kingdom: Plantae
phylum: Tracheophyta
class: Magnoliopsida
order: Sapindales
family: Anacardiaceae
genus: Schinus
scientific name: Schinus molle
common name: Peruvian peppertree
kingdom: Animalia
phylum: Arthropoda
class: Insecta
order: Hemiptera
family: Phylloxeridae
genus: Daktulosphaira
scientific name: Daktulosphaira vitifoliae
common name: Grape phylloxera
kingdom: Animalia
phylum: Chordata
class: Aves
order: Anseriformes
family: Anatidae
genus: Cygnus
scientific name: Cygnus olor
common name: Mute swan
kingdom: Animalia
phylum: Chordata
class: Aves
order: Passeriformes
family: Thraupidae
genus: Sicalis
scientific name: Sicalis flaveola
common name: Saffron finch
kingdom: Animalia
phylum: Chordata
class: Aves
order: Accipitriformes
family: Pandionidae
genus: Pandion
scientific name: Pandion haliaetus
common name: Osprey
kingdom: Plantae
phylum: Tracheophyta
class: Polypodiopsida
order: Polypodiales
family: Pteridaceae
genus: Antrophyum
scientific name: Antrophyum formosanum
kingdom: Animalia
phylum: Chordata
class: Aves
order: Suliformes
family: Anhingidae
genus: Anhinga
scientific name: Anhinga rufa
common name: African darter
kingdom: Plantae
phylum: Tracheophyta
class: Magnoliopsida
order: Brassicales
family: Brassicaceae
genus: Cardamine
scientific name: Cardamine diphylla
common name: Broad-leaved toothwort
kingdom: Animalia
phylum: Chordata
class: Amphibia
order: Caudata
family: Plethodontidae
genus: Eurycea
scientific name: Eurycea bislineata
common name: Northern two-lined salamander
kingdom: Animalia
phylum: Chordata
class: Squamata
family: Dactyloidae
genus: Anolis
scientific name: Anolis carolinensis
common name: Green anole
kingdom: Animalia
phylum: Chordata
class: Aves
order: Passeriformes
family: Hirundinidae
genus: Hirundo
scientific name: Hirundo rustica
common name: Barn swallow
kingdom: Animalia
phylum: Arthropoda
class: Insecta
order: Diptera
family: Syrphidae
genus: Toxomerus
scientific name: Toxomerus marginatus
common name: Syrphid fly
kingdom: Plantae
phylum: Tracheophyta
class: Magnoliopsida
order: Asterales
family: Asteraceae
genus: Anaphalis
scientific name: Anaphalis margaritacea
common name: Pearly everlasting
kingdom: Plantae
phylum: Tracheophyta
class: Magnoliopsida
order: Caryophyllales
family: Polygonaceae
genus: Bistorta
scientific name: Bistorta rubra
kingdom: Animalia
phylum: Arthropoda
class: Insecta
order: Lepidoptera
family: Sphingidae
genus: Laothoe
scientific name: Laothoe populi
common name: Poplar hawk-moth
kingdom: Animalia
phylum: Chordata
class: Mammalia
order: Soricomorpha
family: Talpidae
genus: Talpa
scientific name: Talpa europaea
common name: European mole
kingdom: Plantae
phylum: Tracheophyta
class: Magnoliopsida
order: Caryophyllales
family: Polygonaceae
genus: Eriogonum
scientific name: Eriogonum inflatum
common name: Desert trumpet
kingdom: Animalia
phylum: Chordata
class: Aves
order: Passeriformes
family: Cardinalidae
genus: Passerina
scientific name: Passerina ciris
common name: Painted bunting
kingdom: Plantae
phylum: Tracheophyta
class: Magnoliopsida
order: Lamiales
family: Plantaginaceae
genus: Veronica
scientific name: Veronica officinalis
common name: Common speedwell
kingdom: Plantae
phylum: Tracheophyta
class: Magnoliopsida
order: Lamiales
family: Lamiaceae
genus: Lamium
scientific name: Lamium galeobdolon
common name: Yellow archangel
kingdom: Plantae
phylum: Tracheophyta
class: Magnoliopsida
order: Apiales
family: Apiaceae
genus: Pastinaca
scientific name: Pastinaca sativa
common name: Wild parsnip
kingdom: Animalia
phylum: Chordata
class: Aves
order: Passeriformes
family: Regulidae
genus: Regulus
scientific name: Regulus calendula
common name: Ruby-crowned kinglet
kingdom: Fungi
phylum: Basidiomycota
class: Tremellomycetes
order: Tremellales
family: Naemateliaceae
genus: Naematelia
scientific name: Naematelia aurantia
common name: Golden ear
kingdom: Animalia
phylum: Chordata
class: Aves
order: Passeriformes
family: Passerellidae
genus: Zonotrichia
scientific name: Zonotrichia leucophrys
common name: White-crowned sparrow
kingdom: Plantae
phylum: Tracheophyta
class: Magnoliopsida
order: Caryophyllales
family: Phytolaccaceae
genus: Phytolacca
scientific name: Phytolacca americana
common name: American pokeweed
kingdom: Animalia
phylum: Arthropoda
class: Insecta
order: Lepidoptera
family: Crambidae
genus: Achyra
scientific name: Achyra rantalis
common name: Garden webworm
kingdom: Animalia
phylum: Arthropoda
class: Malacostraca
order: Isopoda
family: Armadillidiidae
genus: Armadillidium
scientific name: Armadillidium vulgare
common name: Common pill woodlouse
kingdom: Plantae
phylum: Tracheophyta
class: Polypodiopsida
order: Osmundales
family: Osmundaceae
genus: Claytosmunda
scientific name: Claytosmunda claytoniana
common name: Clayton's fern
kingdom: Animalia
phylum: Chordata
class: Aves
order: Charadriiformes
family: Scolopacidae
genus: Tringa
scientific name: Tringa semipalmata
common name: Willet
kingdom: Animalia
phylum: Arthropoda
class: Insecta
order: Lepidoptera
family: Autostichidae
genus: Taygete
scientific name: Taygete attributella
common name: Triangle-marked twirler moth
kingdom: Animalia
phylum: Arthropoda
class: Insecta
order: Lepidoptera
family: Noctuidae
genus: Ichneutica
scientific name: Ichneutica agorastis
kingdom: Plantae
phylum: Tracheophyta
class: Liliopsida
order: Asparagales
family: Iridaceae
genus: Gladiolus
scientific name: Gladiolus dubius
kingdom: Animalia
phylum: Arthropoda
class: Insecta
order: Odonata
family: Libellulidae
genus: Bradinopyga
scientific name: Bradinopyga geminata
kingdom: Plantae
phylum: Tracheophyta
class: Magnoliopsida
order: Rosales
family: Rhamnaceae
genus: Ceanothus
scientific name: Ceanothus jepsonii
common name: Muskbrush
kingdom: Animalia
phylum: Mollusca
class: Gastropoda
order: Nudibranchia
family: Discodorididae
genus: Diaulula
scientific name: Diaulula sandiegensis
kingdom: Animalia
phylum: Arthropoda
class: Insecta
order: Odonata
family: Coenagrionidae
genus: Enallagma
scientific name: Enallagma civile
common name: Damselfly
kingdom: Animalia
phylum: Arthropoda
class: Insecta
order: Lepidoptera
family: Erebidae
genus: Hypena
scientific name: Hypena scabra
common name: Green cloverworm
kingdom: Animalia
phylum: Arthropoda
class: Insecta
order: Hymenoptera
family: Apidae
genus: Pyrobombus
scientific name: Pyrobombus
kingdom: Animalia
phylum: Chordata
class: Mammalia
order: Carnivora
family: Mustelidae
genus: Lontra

## WHAT TO PRODUCE
Reproduce the listing above in full, substituting "vernacular name" for every occurrence of "common name" and leaving all other text unchanged.

## FINAL RESULT
kingdom: Plantae
phylum: Tracheophyta
class: Magnoliopsida
order: Sapindales
family: Anacardiaceae
genus: Schinus
scientific name: Schinus molle
vernacular name: Peruvian peppertree
kingdom: Animalia
phylum: Arthropoda
class: Insecta
order: Hemiptera
family: Phylloxeridae
genus: Daktulosphaira
scientific name: Daktulosphaira vitifoliae
vernacular name: Grape phylloxera
kingdom: Animalia
phylum: Chordata
class: Aves
order: Anseriformes
family: Anatidae
genus: Cygnus
scientific name: Cygnus olor
vernacular name: Mute swan
kingdom: Animalia
phylum: Chordata
class: Aves
order: Passeriformes
family: Thraupidae
genus: Sicalis
scientific name: Sicalis flaveola
vernacular name: Saffron finch
kingdom: Animalia
phylum: Chordata
class: Aves
order: Accipitriformes
family: Pandionidae
genus: Pandion
scientific name: Pandion haliaetus
vernacular name: Osprey
kingdom: Plantae
phylum: Tracheophyta
class: Polypodiopsida
order: Polypodiales
family: Pteridaceae
genus: Antrophyum
scientific name: Antrophyum formosanum
kingdom: Animalia
phylum: Chordata
class: Aves
order: Suliformes
family: Anhingidae
genus: Anhinga
scientific name: Anhinga rufa
vernacular name: African darter
kingdom: Plantae
phylum: Tracheophyta
class: Magnoliopsida
order: Brassicales
family: Brassicaceae
genus: Cardamine
scientific name: Cardamine diphylla
vernacular name: Broad-leaved toothwort
kingdom: Animalia
phylum: Chordata
class: Amphibia
order: Caudata
family: Plethodontidae
genus: Eurycea
scientific name: Eurycea bislineata
vernacular name: Northern two-lined salamander
kingdom: Animalia
phylum: Chordata
class: Squamata
family: Dactyloidae
genus: Anolis
scientific name: Anolis carolinensis
vernacular name: Green anole
kingdom: Animalia
phylum: Chordata
class: Aves
order: Passeriformes
family: Hirundinidae
genus: Hirundo
scientific name: Hirundo rustica
vernacular name: Barn swallow
kingdom: Animalia
phylum: Arthropoda
class: Insecta
order: Diptera
family: Syrphidae
genus: Toxomerus
scientific name: Toxomerus marginatus
vernacular name: Syrphid fly
kingdom: Plantae
phylum: Tracheophyta
class: Magnoliopsida
order: Asterales
family: Asteraceae
genus: Anaphalis
scientific name: Anaphalis margaritacea
vernacular name: Pearly everlasting
kingdom: Plantae
phylum: Tracheophyta
class: Magnoliopsida
order: Caryophyllales
family: Polygonaceae
genus: Bistorta
scientific name: Bistorta rubra
kingdom: Animalia
phylum: Arthropoda
class: Insecta
order: Lepidoptera
family: Sphingidae
genus: Laothoe
scientific name: Laothoe populi
vernacular name: Poplar hawk-moth
kingdom: Animalia
phylum: Chordata
class: Mammalia
order: Soricomorpha
family: Talpidae
genus: Talpa
scientific name: Talpa europaea
vernacular name: European mole
kingdom: Plantae
phylum: Tracheophyta
class: Magnoliopsida
order: Caryophyllales
family: Polygonaceae
genus: Eriogonum
scientific name: Eriogonum inflatum
vernacular name: Desert trumpet
kingdom: Animalia
phylum: Chordata
class: Aves
order: Passeriformes
family: Cardinalidae
genus: Passerina
scientific name: Passerina ciris
vernacular name: Painted bunting
kingdom: Plantae
phylum: Tracheophyta
class: Magnoliopsida
order: Lamiales
family: Plantaginaceae
genus: Veronica
scientific name: Veronica officinalis
vernacular name: Common speedwell
kingdom: Plantae
phylum: Tracheophyta
class: Magnoliopsida
order: Lamiales
family: Lamiaceae
genus: Lamium
scientific name: Lamium galeobdolon
vernacular name: Yellow archangel
kingdom: Plantae
phylum: Tracheophyta
class: Magnoliopsida
order: Apiales
family: Apiaceae
genus: Pastinaca
scientific name: Pastinaca sativa
vernacular name: Wild parsnip
kingdom: Animalia
phylum: Chordata
class: Aves
order: Passeriformes
family: Regulidae
genus: Regulus
scientific name: Regulus calendula
vernacular name: Ruby-crowned kinglet
kingdom: Fungi
phylum: Basidiomycota
class: Tremellomycetes
order: Tremellales
family: Naemateliaceae
genus: Naematelia
scientific name: Naematelia aurantia
vernacular name: Golden ear
kingdom: Animalia
phylum: Chordata
class: Aves
order: Passeriformes
family: Passerellidae
genus: Zonotrichia
scientific name: Zonotrichia leucophrys
vernacular name: White-crowned sparrow
kingdom: Plantae
phylum: Tracheophyta
class: Magnoliopsida
order: Caryophyllales
family: Phytolaccaceae
genus: Phytolacca
scientific name: Phytolacca americana
vernacular name: American pokeweed
kingdom: Animalia
phylum: Arthropoda
class: Insecta
order: Lepidoptera
family: Crambidae
genus: Achyra
scientific name: Achyra rantalis
vernacular name: Garden webworm
kingdom: Animalia
phylum: Arthropoda
class: Malacostraca
order: Isopoda
family: Armadillidiidae
genus: Armadillidium
scientific name: Armadillidium vulgare
vernacular name: Common pill woodlouse
kingdom: Plantae
phylum: Tracheophyta
class: Polypodiopsida
order: Osmundales
family: Osmundaceae
genus: Claytosmunda
scientific name: Claytosmunda claytoniana
vernacular name: Clayton's fern
kingdom: Animalia
phylum: Chordata
class: Aves
order: Charadriiformes
family: Scolopacidae
genus: Tringa
scientific name: Tringa semipalmata
vernacular name: Willet
kingdom: Animalia
phylum: Arthropoda
class: Insecta
order: Lepidoptera
family: Autostichidae
genus: Taygete
scientific name: Taygete attributella
vernacular name: Triangle-marked twirler moth
kingdom: Animalia
phylum: Arthropoda
class: Insecta
order: Lepidoptera
family: Noctuidae
genus: Ichneutica
scientific name: Ichneutica agorastis
kingdom: Plantae
phylum: Tracheophyta
class: Liliopsida
order: Asparagales
family: Iridaceae
genus: Gladiolus
scientific name: Gladiolus dubius
kingdom: Animalia
phylum: Arthropoda
class: Insecta
order: Odonata
family: Libellulidae
genus: Bradinopyga
scientific name: Bradinopyga geminata
kingdom: Plantae
phylum: Tracheophyta
class: Magnoliopsida
order: Rosales
family: Rhamnaceae
genus: Ceanothus
scientific name: Ceanothus jepsonii
vernacular name: Muskbrush
kingdom: Animalia
phylum: Mollusca
class: Gastropoda
order: Nudibranchia
family: Discodorididae
genus: Diaulula
scientific name: Diaulula sandiegensis
kingdom: Animalia
phylum: Arthropoda
class: Insecta
order: Odonata
family: Coenagrionidae
genus: Enallagma
scientific name: Enallagma civile
vernacular name: Damselfly
kingdom: Animalia
phylum: Arthropoda
class: Insecta
order: Lepidoptera
family: Erebidae
genus: Hypena
scientific name: Hypena scabra
vernacular name: Green cloverworm
kingdom: Animalia
phylum: Arthropoda
class: Insecta
order: Hymenoptera
family: Apidae
genus: Pyrobombus
scientific name: Pyrobombus
kingdom: Animalia
phylum: Chordata
class: Mammalia
order: Carnivora
family: Mustelidae
genus: Lontra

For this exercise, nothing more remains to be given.